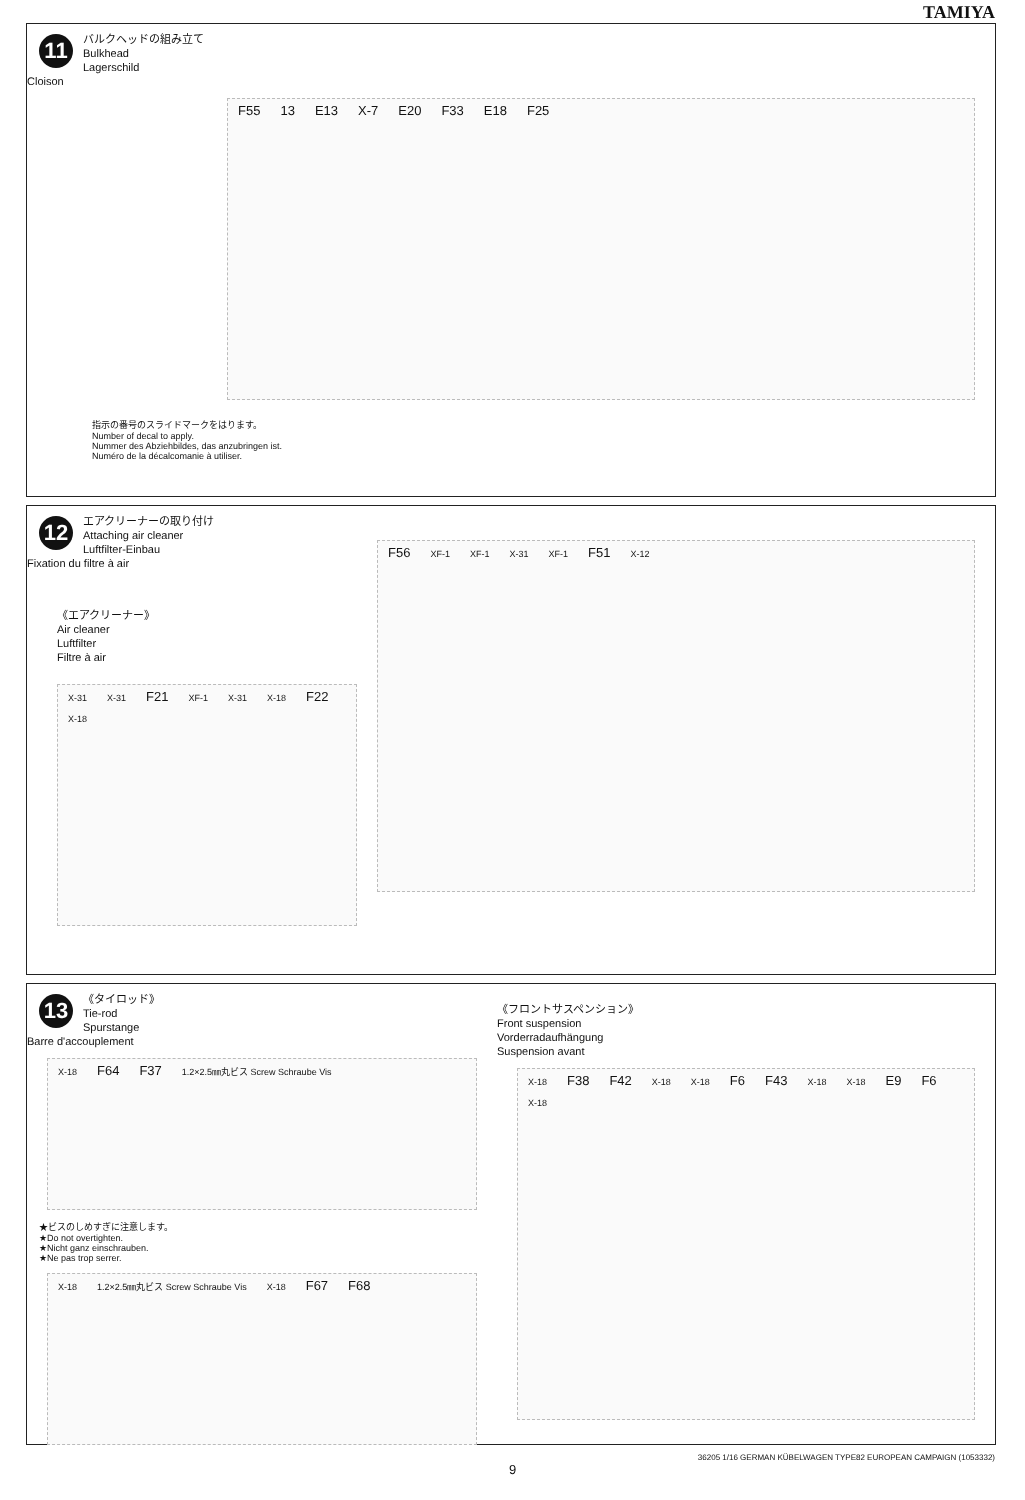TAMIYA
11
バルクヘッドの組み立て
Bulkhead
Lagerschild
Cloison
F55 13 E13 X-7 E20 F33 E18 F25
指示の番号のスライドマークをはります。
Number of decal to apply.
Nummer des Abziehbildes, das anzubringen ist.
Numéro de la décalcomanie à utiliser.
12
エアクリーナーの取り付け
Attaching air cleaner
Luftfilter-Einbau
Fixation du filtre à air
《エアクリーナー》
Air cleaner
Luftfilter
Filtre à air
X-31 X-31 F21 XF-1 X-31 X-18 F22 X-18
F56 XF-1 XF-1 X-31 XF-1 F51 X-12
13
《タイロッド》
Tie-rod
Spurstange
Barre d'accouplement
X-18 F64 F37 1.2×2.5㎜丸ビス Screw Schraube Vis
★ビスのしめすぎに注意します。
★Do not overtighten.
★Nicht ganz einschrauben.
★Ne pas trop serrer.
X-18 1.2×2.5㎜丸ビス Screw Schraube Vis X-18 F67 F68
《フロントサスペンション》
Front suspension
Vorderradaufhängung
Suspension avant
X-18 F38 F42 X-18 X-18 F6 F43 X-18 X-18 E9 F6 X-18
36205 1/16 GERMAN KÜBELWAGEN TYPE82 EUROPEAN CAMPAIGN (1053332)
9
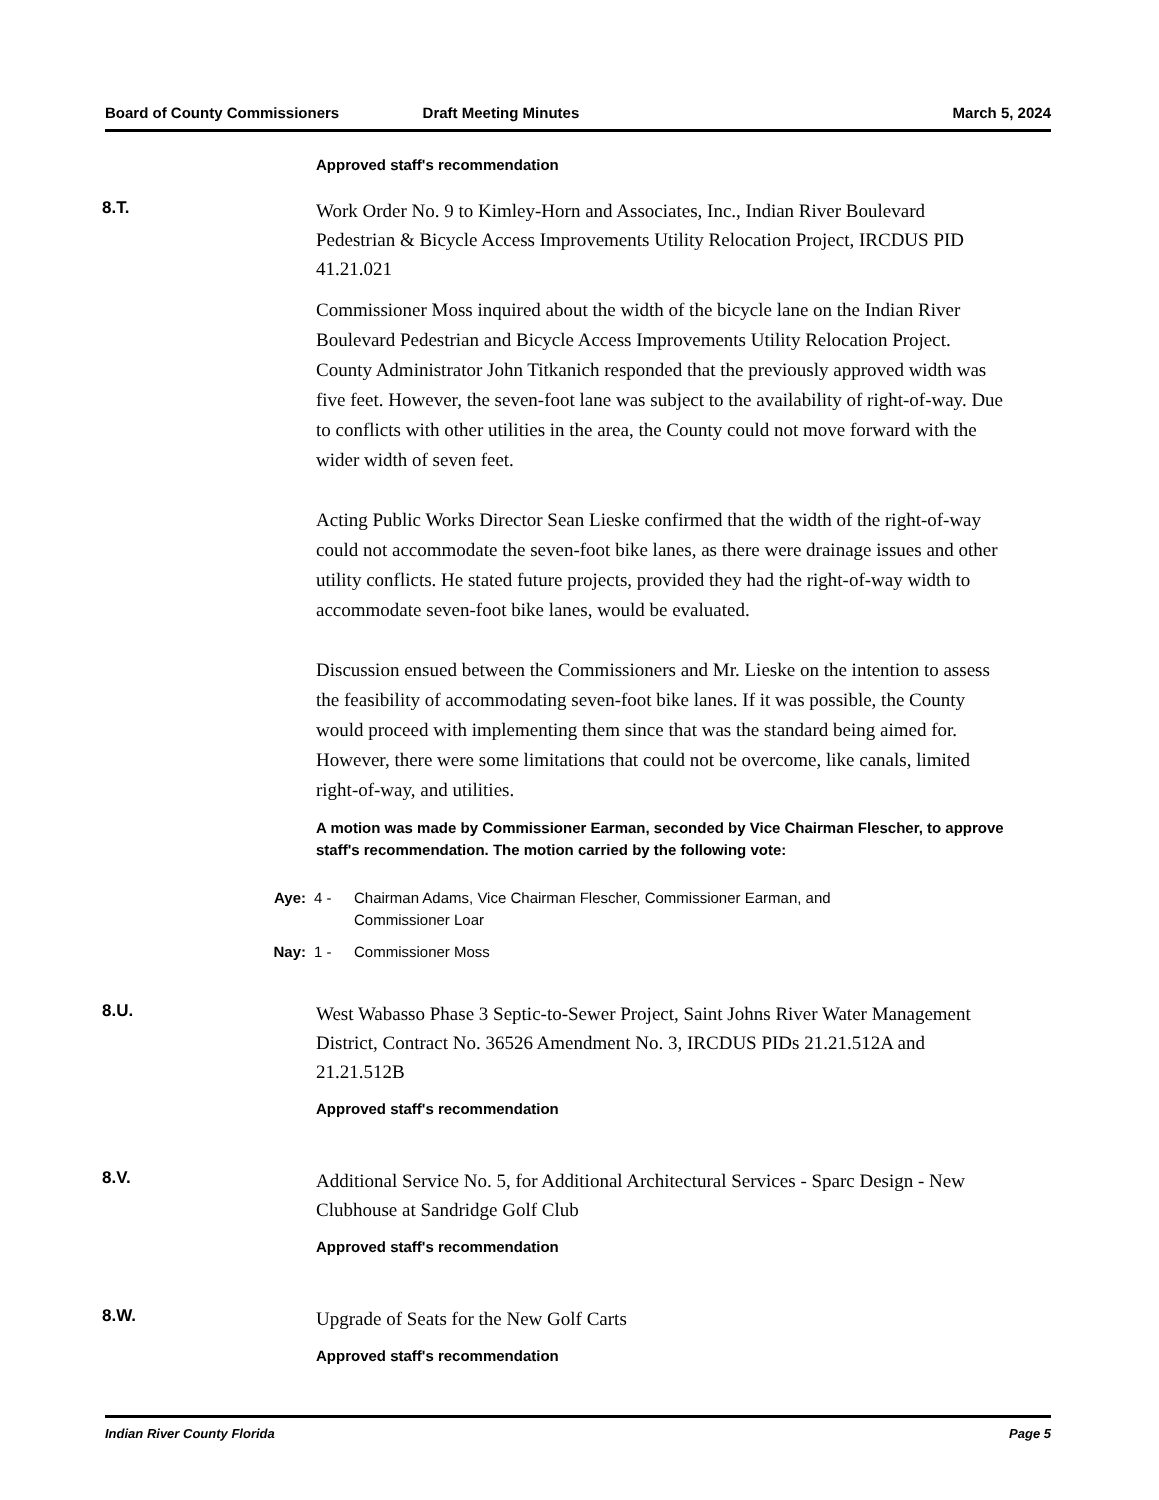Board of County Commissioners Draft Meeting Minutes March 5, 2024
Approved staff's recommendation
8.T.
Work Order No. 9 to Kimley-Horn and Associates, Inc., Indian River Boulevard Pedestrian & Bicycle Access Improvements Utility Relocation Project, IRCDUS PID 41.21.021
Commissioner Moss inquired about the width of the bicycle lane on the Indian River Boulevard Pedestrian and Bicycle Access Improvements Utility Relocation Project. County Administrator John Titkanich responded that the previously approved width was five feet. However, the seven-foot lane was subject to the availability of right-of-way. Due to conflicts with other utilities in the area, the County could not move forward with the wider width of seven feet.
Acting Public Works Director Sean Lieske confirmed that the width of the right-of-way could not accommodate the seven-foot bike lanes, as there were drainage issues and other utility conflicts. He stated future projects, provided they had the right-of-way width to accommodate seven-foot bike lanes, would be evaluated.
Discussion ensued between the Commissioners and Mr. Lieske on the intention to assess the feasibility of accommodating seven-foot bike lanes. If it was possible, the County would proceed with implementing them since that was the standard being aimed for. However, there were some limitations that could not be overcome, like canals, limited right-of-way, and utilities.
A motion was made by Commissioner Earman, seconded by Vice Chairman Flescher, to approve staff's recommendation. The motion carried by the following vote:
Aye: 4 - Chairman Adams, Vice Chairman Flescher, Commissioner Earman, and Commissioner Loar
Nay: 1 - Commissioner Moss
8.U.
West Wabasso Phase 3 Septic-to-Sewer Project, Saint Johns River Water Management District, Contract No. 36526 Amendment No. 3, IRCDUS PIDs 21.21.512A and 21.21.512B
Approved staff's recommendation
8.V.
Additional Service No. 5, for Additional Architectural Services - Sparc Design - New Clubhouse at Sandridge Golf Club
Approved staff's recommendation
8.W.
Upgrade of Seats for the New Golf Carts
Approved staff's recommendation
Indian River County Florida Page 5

TASK BRIEF:
"Chairman" is the word to look for; copy every line of the data that has it.

OUTPUT BELOW:
A motion was made by Commissioner Earman, seconded by Vice Chairman Flescher, to approve staff's recommendation. The motion carried by the following vote:
Aye: 4 - Chairman Adams, Vice Chairman Flescher, Commissioner Earman, and Commissioner Loar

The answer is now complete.